Hace poco, un amigo y yo llegamos a la conclusión de que en el caso de tener que elegir entre museos y hospitales, optaríamos sin dudarlo por los hospitales. No es que no nos gustes los museos. Sin duda para él son un gran lugar y para mí, en Santiago no hay lugar más interesante que el CGAC. Pero al igual que en la vida de cada uno debemos elegir a qué dedicar nuestros esfuerzo, en la vida social rara vez hay recursos para todo y que en ocasiones no nos queda más remedio que elegir dedicarlos a unas cosas más necesarias en detrimento de otras que no lo son tanto.

Y así sucede con la investigación científica. Por mucho que la historia del bosón de Higgs me interese, también me parece lícito preguntarme si es ético invertir todo ese dinero –cosa que, sí, lo admito ya mismo, también puede uno plantearse referido a otras muchas actividades– en el enorme conjunto de dispositivos requerido para ese descubrimiento.

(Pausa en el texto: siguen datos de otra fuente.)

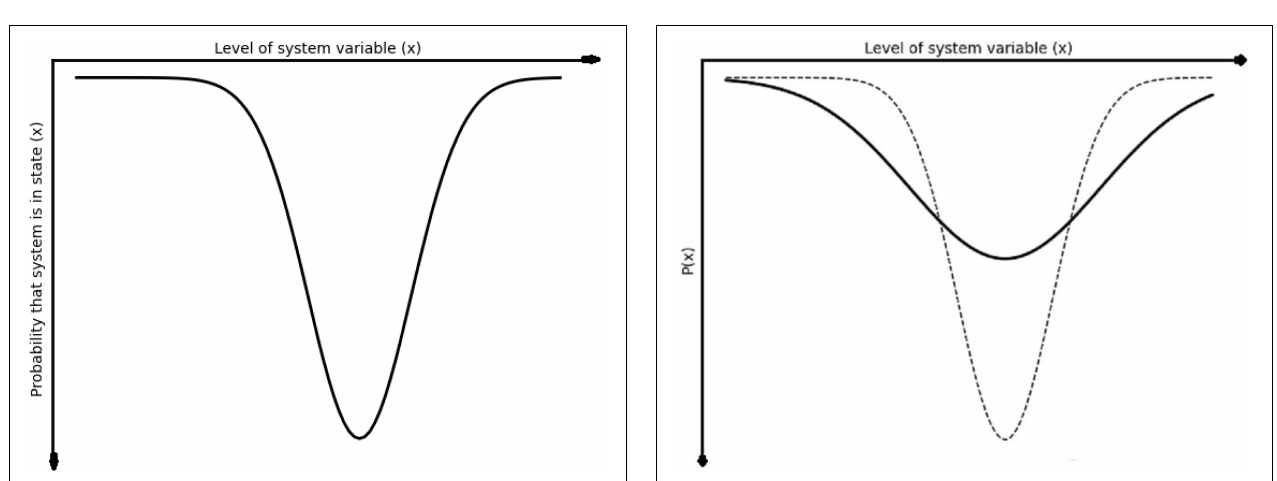
FIGURE 1 | A basin of attraction (an inverted normal curve) following Tschacher and Haken (2019), indicating a distribution of probable states of the system variable (x) – or P(x), with the most likely state being at the bottom of the basin.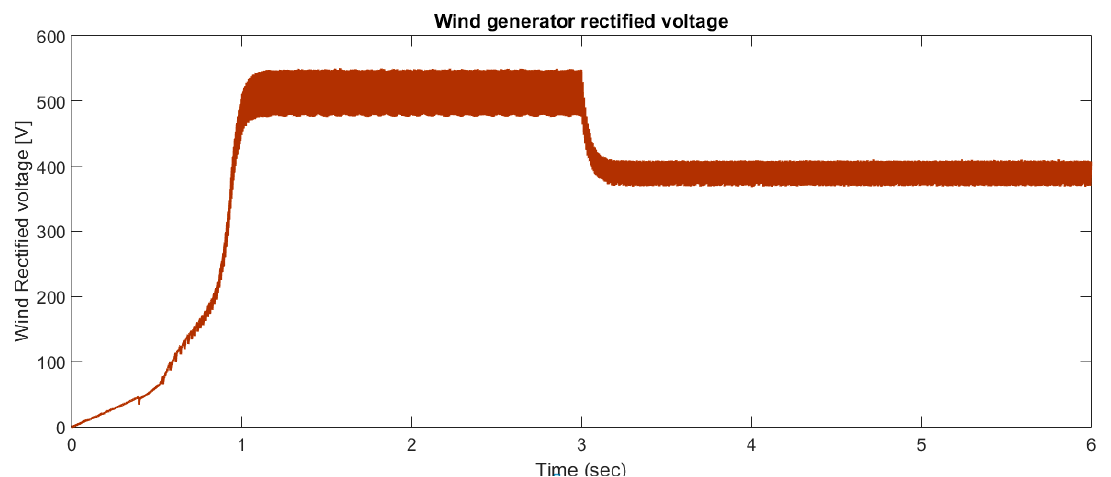
Figure 18. Wind generator output voltage and current.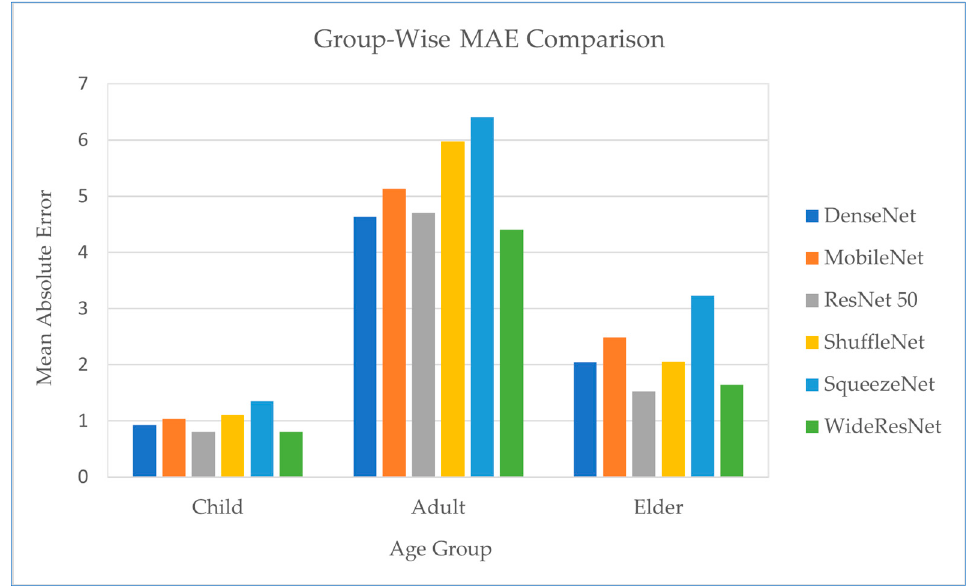
Figure 8. The performance of deployed models over age groups in terms of mean absolute error. Table 4. Sample images with corresponding mean absolute error evaluated by the best model.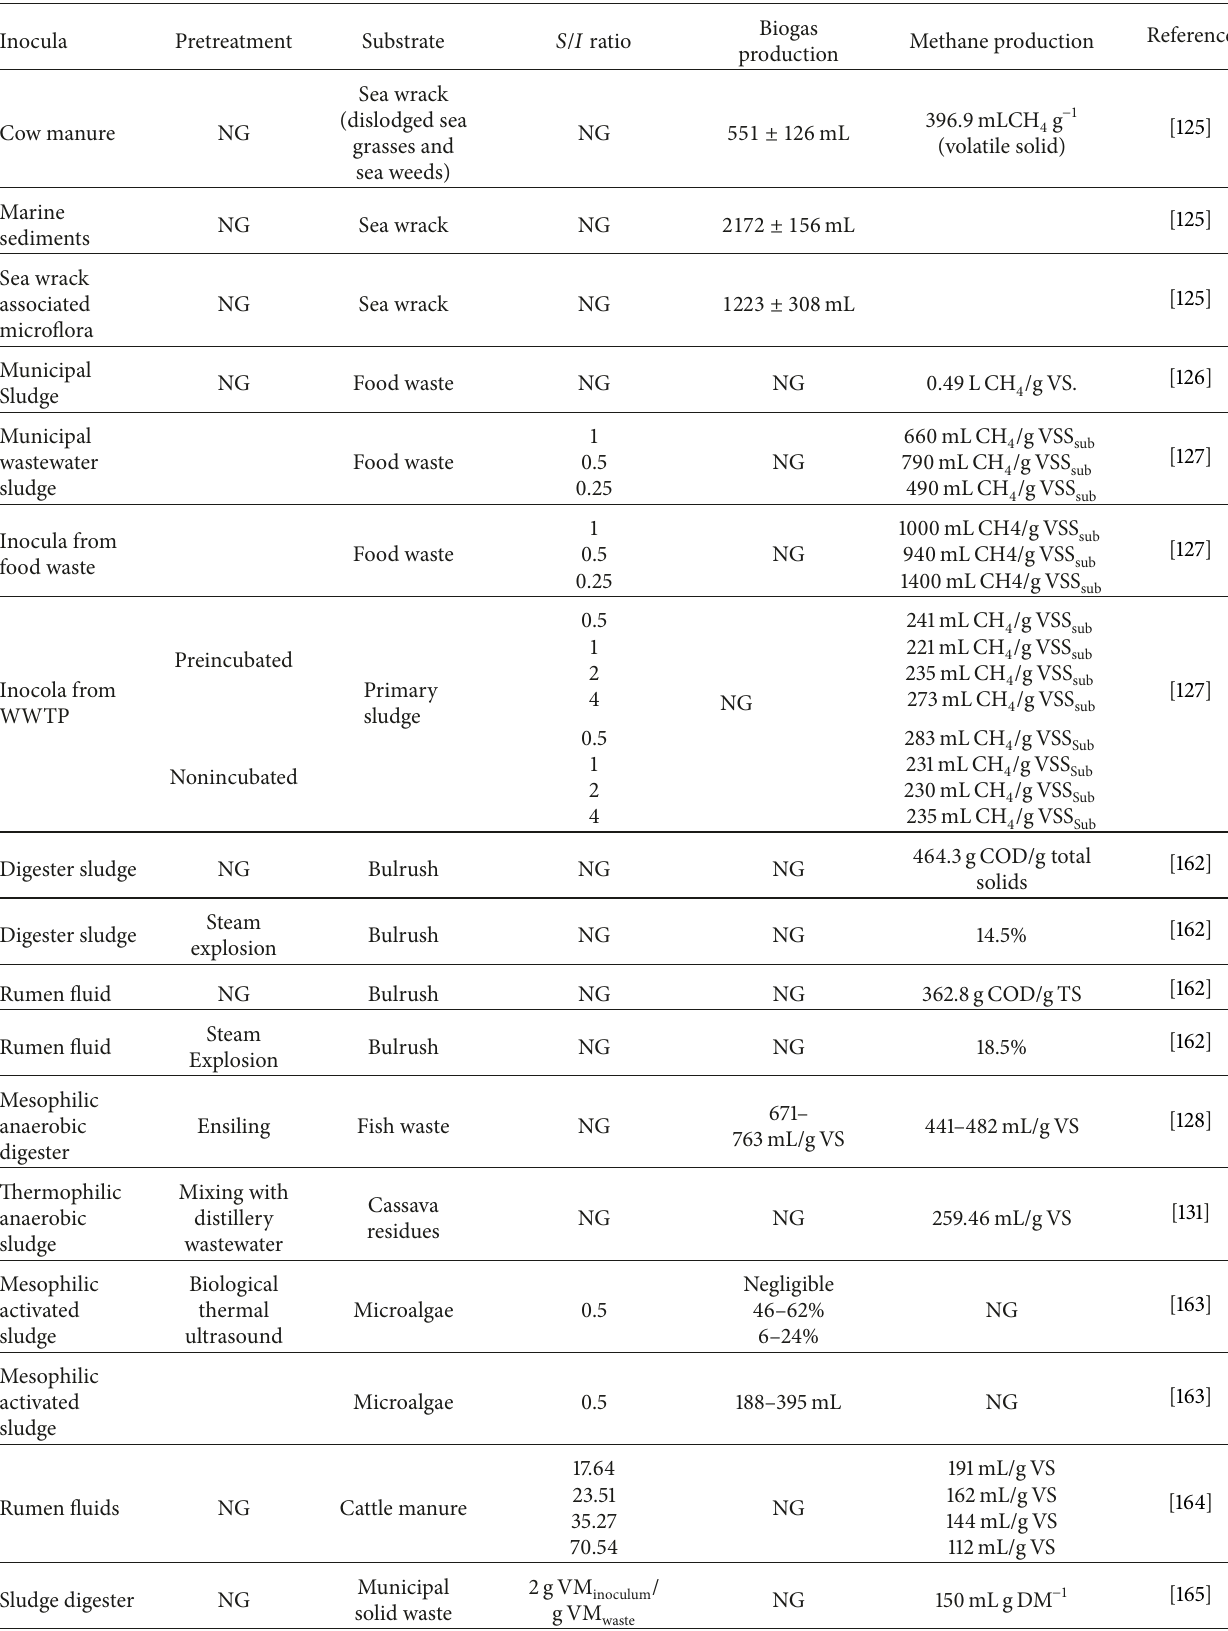
Table 4: Various inocula along various substrates and their potential for biogas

Quizá, me planteo, estando en la obligación de elegir, habría sido mejor invertirlo en alguna otra actividad, por mucho que el Higgs satisfaga la curiosidad intelectual de muchos de nosotros. Quizá haberse quedado con la duda hubiese sido lo correcto si a cambio ganamos algo mejor.

Por eso me ha gustado tanto la reflexión de José Manuel Sánchez Ron titulada Elogio de la ciencia “no tan grande”, sobre todo al plantear un objetivo claro para toda sociedad:

Ahora que la física de altas energías ha vuelto a conseguir la popularidad que tuvo en otros tiempos, conviene resaltar la importancia de esa otra ciencia no tan grande, una ciencia absolutamente necesaria para conservar lo que para mí es sin duda lo mejor de Europa: el Estado de bienestar, en el que todos sus ciudadanos puedan acceder libremente a bienes como la educación y la sanidad, y no se vean desamparados si carecen de trabajo o son ancianos.

Los científicos son personas y como tales, en tiempos de crisis caen –como caería cualquiera– en el «¿qué hay de lo mío?», de preocuparse más de sus investigaciones y presupuestos que de los problemas de lo sociedad. En esas ocasiones, lo mejor es dar un paso atrás y plantearse seriamente qué es mejor para todos.